• [The problem]:
In the listing below, find each line that holds "Production" and list it.

------------

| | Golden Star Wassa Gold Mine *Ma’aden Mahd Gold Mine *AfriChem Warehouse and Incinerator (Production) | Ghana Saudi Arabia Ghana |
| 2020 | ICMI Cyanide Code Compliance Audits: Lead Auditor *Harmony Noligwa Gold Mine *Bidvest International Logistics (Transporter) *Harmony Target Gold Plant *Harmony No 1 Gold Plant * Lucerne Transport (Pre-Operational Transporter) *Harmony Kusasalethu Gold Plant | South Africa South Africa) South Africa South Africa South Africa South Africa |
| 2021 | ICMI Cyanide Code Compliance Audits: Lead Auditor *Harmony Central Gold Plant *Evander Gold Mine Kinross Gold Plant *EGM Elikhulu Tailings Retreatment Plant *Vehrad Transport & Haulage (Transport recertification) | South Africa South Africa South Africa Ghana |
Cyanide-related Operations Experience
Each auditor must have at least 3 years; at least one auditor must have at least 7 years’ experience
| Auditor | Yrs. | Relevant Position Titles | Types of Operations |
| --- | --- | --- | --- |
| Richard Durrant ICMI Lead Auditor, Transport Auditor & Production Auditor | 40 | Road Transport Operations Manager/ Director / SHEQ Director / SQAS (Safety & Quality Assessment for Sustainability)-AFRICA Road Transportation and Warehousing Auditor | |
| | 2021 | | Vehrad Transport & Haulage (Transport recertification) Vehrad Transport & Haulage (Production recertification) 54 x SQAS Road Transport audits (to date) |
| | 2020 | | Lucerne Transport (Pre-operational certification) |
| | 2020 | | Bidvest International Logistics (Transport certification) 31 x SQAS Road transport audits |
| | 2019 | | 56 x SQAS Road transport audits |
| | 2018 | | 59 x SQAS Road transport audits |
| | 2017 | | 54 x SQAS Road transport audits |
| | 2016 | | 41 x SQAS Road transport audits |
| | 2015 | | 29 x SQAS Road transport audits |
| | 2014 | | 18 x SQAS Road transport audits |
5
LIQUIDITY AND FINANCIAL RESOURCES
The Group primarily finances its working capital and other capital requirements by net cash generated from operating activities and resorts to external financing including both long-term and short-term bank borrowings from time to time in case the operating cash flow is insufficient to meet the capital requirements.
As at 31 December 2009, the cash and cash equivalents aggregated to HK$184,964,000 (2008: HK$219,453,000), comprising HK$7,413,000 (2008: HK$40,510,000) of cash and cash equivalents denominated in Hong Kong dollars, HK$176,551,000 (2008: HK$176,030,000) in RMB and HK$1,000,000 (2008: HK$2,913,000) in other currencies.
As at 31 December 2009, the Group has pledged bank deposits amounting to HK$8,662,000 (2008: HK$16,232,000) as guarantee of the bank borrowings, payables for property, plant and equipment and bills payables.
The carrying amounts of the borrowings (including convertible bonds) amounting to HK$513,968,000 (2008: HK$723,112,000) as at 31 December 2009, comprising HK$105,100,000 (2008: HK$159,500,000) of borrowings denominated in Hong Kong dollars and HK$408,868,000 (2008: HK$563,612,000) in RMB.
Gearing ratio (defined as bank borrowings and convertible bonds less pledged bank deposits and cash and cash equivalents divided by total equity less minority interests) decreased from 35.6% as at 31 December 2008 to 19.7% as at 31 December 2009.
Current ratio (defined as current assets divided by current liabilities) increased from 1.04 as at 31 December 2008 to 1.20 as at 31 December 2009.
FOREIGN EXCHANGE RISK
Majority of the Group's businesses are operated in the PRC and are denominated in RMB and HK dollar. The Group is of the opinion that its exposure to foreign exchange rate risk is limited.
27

------------

• [Output for this task]:
| | Golden Star Wassa Gold Mine *Ma’aden Mahd Gold Mine *AfriChem Warehouse and Incinerator (Production) | Ghana Saudi Arabia Ghana |
| Richard Durrant ICMI Lead Auditor, Transport Auditor & Production Auditor | 40 | Road Transport Operations Manager/ Director / SHEQ Director / SQAS (Safety & Quality Assessment for Sustainability)-AFRICA Road Transportation and Warehousing Auditor | |
| | 2021 | | Vehrad Transport & Haulage (Transport recertification) Vehrad Transport & Haulage (Production recertification) 54 x SQAS Road Transport audits (to date) |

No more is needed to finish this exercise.